ラッセルの置き換え理論と二つのパラドクス

伊藤 遼(京都大学)

 ラッセル(Bertrand Russell)は、論理主義の実現を目指したその歩みの中で、「置き換え理論 substitutional theory」と呼ばれる論理体系を考案した。数学の哲学におけるラッセルの歩みは、論理主義の立場が示された『数学の諸原理』(The Principles of Mathematics)に始まり、数年間の試行錯誤を経て、ホワイトヘッドとの共著『プリンキピア・マテマティカ』(Principia Mathematica)において、一つの完成を見る。置き換え理論とは、その試行錯誤の数年間に展開されていた論理体系に他ならない。
 よく知られているように、『プリンキピア』では「分岐タイプ理論」と呼ばれる論理体系が採用された。それは、プリミティブな存在者として与えられた命題関数に対して、タイプとオーダーという二つの制約を与えることで、諸々のパラドクスを避けるものだった。しかし、二つの制約は数学を展開するには厳しすぎるものであり、それゆえ、分岐タイプ理論は、いわゆる「無限公理」と「還元公理」という二つの想定を必要とする。そして、こうした二つの「論理的」とは思われない想定を必要とすることから、分岐タイプ理論は論理主義プログラムを実現するものとは見なされなかった。

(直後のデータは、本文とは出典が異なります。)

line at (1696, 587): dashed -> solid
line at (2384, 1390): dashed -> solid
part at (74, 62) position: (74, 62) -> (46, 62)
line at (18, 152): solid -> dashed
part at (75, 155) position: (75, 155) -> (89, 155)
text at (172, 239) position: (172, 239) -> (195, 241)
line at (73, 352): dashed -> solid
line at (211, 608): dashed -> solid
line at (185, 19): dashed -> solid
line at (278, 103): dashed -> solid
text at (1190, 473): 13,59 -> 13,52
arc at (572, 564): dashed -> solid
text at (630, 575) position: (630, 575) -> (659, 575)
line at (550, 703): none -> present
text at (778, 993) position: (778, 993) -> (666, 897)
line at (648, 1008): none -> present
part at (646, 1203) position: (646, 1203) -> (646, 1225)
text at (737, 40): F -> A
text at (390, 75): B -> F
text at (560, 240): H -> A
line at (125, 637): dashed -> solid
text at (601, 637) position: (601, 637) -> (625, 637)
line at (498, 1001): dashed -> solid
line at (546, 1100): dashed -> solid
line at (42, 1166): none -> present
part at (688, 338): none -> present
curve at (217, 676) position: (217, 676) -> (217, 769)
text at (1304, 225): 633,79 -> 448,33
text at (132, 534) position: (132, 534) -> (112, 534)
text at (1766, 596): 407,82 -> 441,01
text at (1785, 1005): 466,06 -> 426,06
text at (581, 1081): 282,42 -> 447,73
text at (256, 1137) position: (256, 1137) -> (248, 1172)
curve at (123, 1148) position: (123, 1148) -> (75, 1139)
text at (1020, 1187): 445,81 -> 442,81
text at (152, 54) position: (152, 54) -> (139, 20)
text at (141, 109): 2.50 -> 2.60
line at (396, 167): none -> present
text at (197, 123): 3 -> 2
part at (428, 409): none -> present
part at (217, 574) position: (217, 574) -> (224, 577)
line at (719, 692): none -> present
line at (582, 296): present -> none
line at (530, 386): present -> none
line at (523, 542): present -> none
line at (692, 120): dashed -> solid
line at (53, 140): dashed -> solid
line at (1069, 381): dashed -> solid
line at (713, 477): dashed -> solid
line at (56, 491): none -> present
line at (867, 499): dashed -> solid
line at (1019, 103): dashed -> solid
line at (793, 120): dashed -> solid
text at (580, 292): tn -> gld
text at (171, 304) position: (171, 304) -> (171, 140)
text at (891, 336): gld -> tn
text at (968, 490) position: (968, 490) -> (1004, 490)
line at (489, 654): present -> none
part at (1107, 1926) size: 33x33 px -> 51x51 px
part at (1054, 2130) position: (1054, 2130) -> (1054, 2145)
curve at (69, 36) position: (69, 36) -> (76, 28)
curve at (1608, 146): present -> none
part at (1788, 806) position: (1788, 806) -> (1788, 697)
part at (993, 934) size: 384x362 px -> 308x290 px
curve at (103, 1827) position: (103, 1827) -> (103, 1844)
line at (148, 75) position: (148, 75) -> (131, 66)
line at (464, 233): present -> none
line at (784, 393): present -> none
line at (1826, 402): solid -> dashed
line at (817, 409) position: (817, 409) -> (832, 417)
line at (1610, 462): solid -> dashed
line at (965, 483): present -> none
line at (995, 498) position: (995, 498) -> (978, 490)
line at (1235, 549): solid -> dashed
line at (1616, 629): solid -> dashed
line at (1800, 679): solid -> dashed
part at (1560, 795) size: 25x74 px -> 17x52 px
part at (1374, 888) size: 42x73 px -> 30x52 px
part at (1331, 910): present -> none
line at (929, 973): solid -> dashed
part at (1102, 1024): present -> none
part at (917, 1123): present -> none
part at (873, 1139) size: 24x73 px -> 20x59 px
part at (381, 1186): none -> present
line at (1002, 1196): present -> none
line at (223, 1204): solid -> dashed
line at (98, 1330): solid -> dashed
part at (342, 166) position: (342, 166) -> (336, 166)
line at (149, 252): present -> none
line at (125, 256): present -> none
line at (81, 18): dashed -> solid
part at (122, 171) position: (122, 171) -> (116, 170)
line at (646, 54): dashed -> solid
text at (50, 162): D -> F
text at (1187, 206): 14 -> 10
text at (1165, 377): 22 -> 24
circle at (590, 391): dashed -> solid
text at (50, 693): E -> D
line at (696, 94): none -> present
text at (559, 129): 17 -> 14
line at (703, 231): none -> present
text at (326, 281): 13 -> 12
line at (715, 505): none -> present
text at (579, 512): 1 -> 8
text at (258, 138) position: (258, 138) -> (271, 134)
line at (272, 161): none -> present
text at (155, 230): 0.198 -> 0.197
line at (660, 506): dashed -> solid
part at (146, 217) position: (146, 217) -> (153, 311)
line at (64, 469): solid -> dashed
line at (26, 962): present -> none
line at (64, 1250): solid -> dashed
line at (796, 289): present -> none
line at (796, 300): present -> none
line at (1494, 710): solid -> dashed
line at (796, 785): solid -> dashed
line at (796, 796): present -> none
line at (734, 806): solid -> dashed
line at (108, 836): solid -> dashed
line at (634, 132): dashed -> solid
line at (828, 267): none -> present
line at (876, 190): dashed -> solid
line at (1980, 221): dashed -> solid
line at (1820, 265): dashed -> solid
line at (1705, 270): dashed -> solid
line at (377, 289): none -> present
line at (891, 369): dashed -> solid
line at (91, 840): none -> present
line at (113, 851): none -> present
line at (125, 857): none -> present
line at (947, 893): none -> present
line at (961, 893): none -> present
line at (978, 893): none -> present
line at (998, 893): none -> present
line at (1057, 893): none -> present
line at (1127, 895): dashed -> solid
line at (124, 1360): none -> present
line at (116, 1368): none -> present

 置き換え理論は、分岐タイプ理論以前にラッセルが考えていた、オーダーの制約を持たないタイプ理論、いわゆる「単純タイプ理論」である。置き換え理論の基本的なアイデアは、命題とそれに現れる対象のペアによって、命題関数を再現することにある。この点で、置き換え理論は分岐タイプ理論と大きく異なる。さらに、近年の研究の成果により、置き換え理論は、分岐タイプ理論に必要な二つの想定を置くことなく、ペアノ算術を展開できるということが分かっている。しかし、こうしたアドバンテージにも関わらず、置き換え理論は放棄されてしまう。ラッセルが、それに固有のパラドクスを見つけたためである。また、『数学の諸原理』において論じられたある別のパラドクスも、置き換え理論には生じることが分かっている。本発表では、置き換え理論とそれに生じる二つのパラドクスを詳細にすることで、置き換え理論による論理主義プログラム実現の可能性を検討する。